Márcia Schuller, secretária de Tecnologia da Informação e Inclusão Digital de Novo Hamburgo (RS), pondera que programas relacionados com a sociedade da informação e dirigidos aos cidadãos são uma novidade política, e é por isso que ainda não incorporaram essa cultura. As primeiras iniciativas de inclusão digital, no entanto, desde o início dos anos 2000 trabalham com o conceito de que a apropriação, pela comunidade, é fundamental para a sustentabilidade e a continuidade dos projetos. Mas isso não foi incorporado a sua gestão em alto nível.

“A sociedade tem que cutucar e participar. Porque, quando os governos mudarem, como se garante que o programa será mantido?”, pergunta Weyl. No Pará, informa ele, os vários projetos de inclusão digital estão se articulando por meio da Universidade Federal do Pará, que será o polo regional de formação do programa Telecentros.BR. “Estamos conversando para descobrir como, a partir disso, constituir um fórum estadual de inclusão digital”. Em Novo Hamburgo, conta Márcia, a prefeitura sentiu falta de um diálogo mais estruturado com a sociedade no momento da definição dos locais onde serão implantados os 16 novos telecentros do município, em dois lotes de oito e em parceria com o Telecentros.BR. “O primeiro deles vai justamente para São João do Deserto, comunidade que, no processo de orçamento participativo, reivindicou um telecentro”, conta ela. Os demais foram definidos de acordo com critérios da secretaria.

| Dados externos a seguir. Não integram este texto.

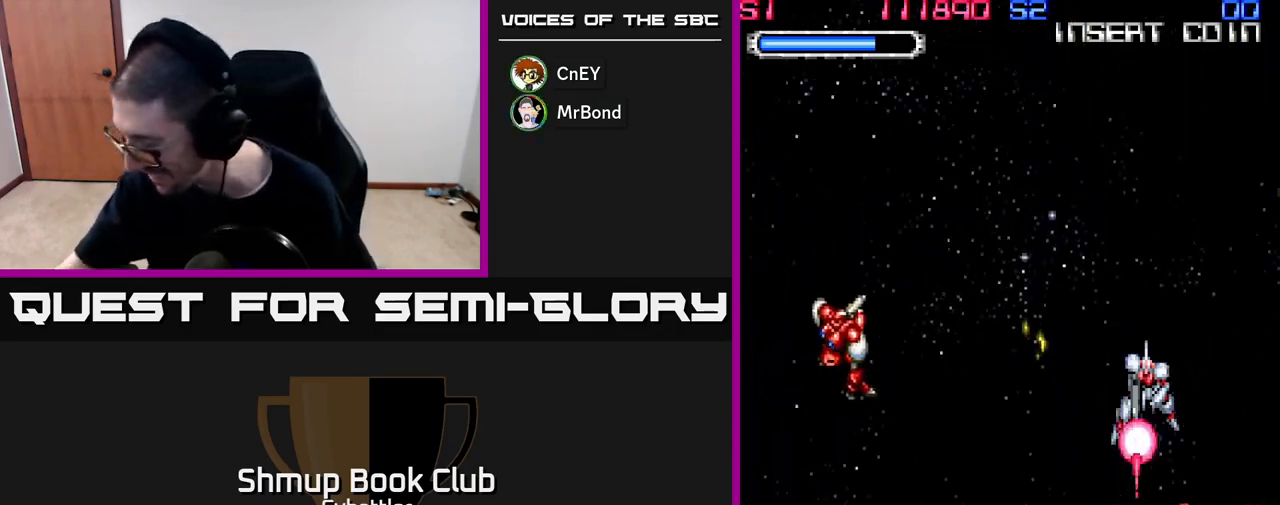
{"buttons": [], "right_stick": "center", "events": []}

A ausência de participação formal é surpreendente, porque o digital é um espaço privilegiado para mudar a política, ao tornar possíveis formas não-hierarquizadas de participação. Ele traz, dentro de si, ferramentas que facilitam e estimulam a interação e a colaboração. Isso foi demonstrado pelas consultas públicas sobre o Marco Legal da Internet no Brasil (que recebeu 1.168 contribuições em seu site e incorporou inclusive debates realizados pelos meios de comunicação). A consulta pública da Lei de Direitos Autorais recebeu 8.431.

DIREITO À INFORMAÇÃO
A experiência de cidade digital do Piraí Digital, no interior do Rio de Janeiro, foi uma das 11 expostas na oficina “Novos Paradigmas de Produção e Consumo”, realizada em agosto pelo Instituto Pólis. A iniciativa pretende verificar como experiências de diversos setores podem fazer parte de uma plataforma de políticas públicas desenvolvida sob novos paradigmas.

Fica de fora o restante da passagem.